§ **The problem**: What is needed is the exact text of each line in the listing below from the one with "left_click(504, 280)" up to and including the one with "left_click_drag(384, 270, 489, 304)", and no pictures.

═══ Exercise material ═══

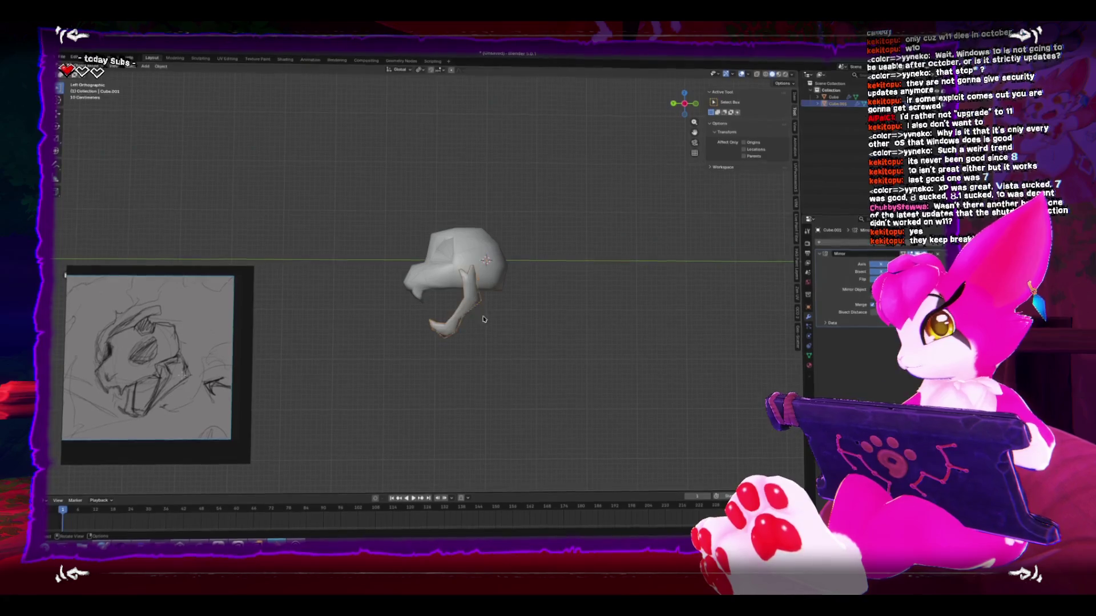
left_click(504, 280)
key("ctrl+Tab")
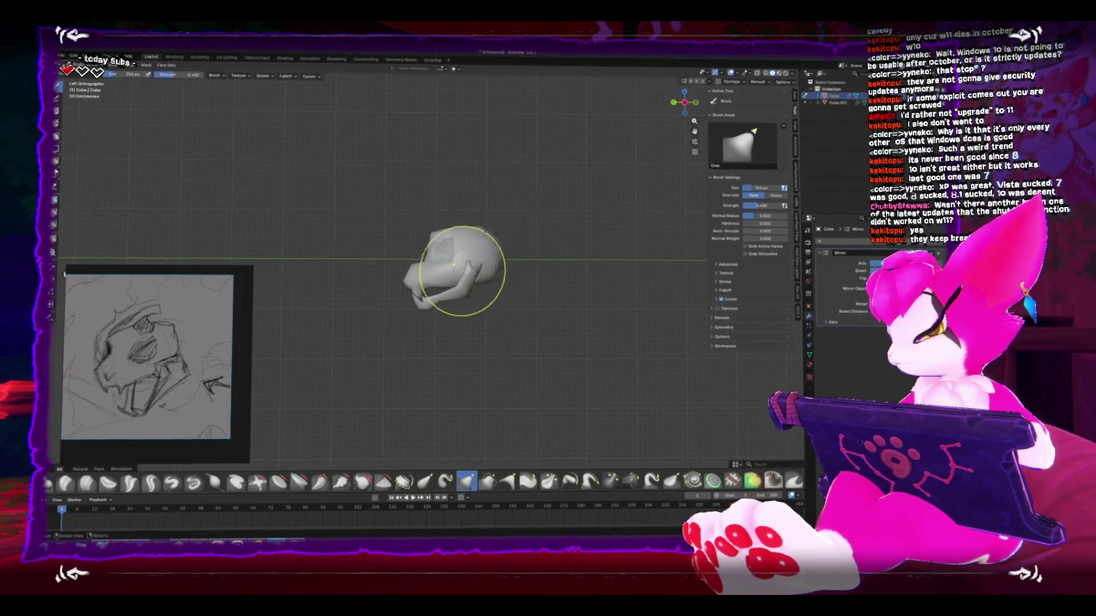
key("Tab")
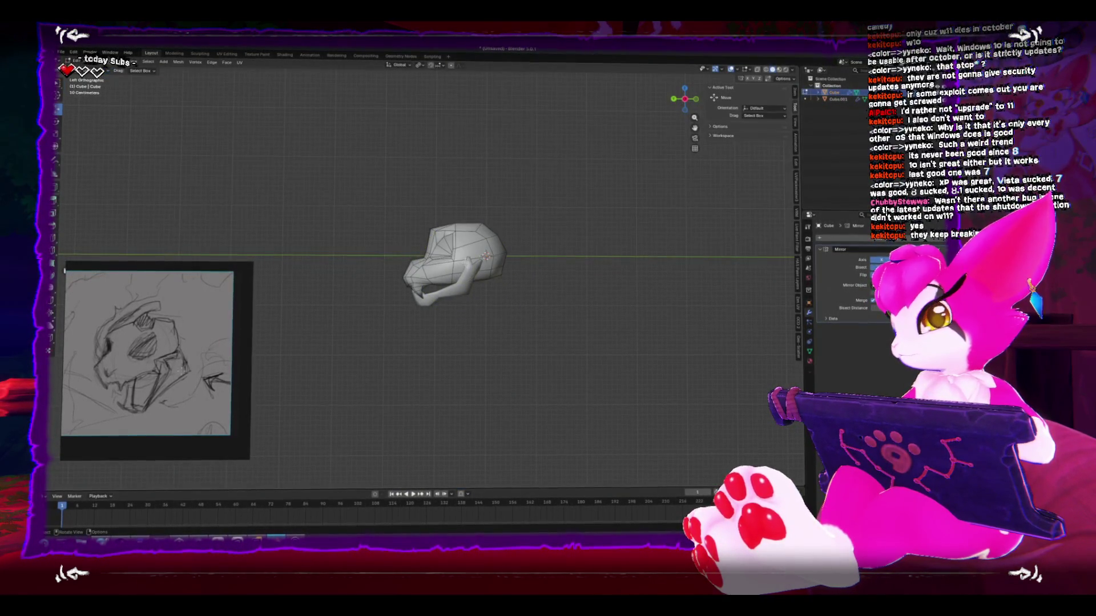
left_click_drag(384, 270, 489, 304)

═══
═══ Exercise material ═══

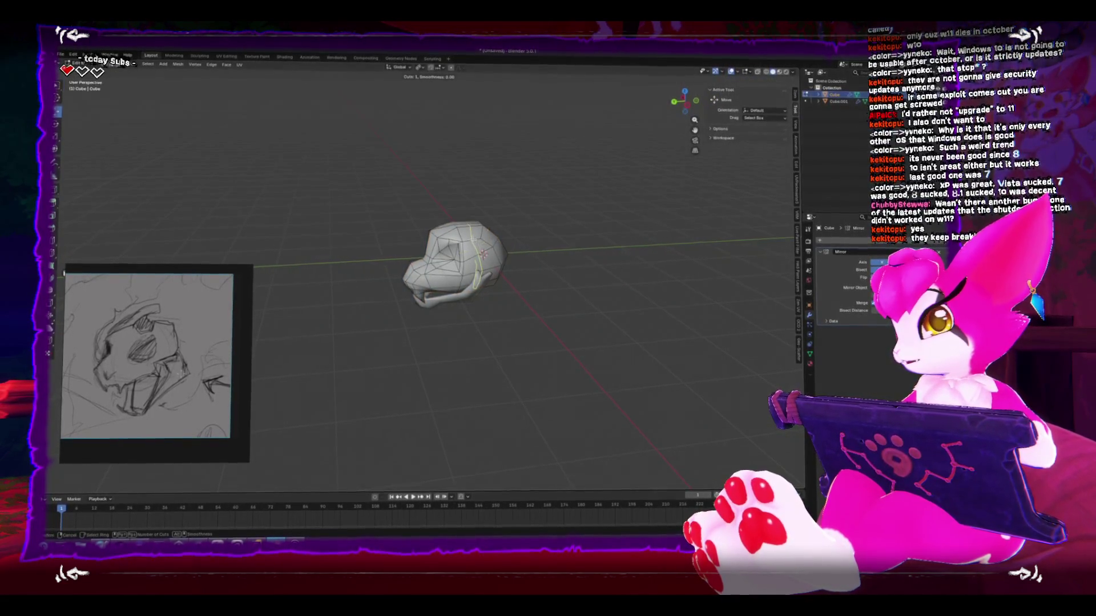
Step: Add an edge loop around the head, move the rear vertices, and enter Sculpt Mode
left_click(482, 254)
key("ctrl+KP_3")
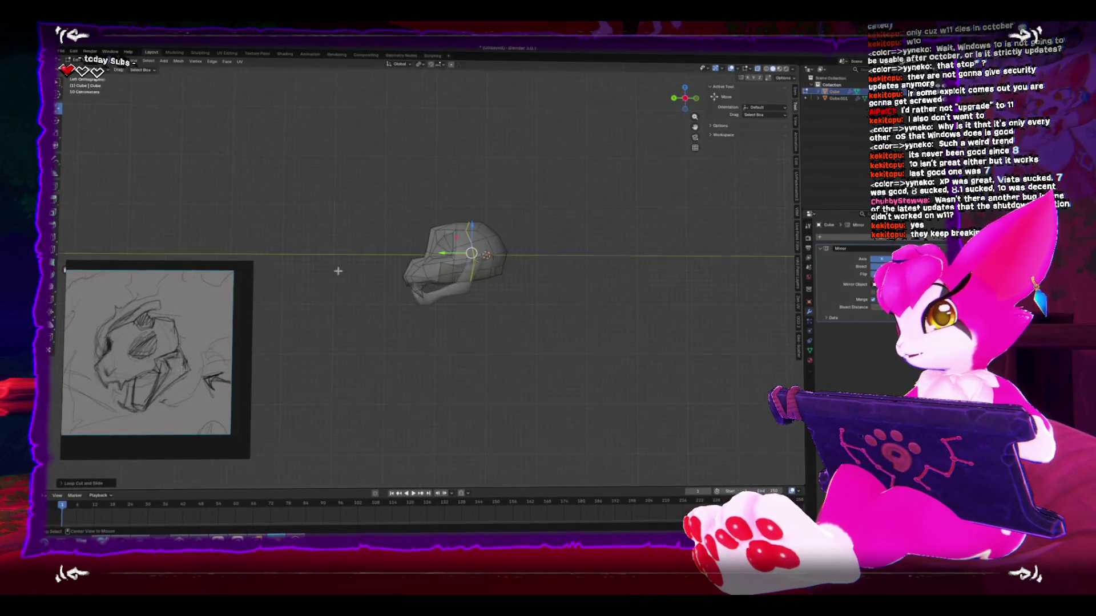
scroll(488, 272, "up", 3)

═══
═══ Exercise material ═══

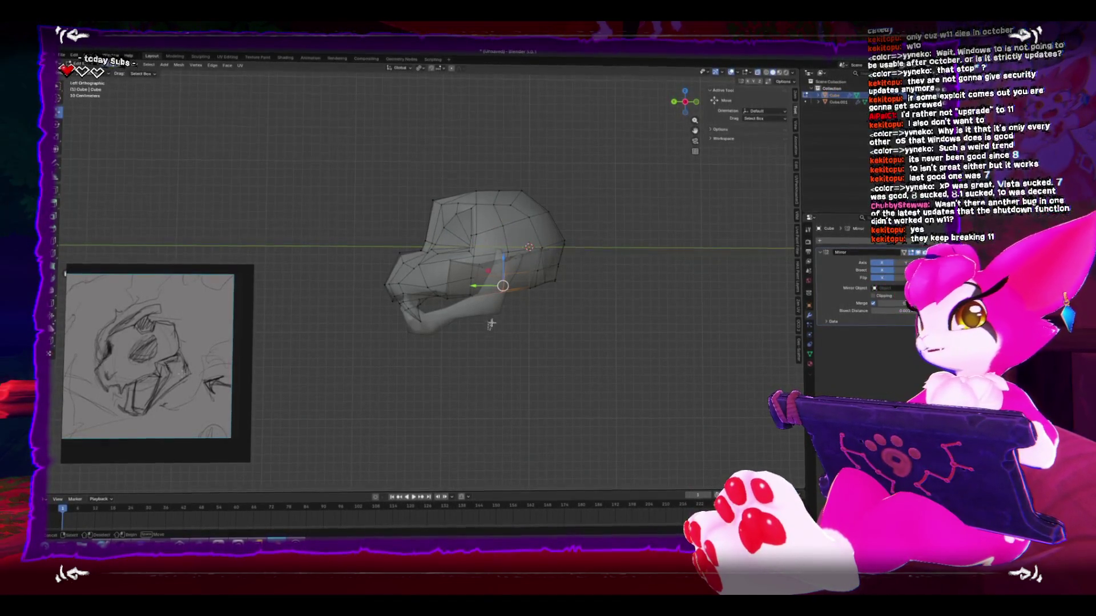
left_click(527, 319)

═══

§ **Answer box**:
left_click(504, 280)
key("ctrl+Tab")
key("Tab")
left_click_drag(384, 270, 489, 304)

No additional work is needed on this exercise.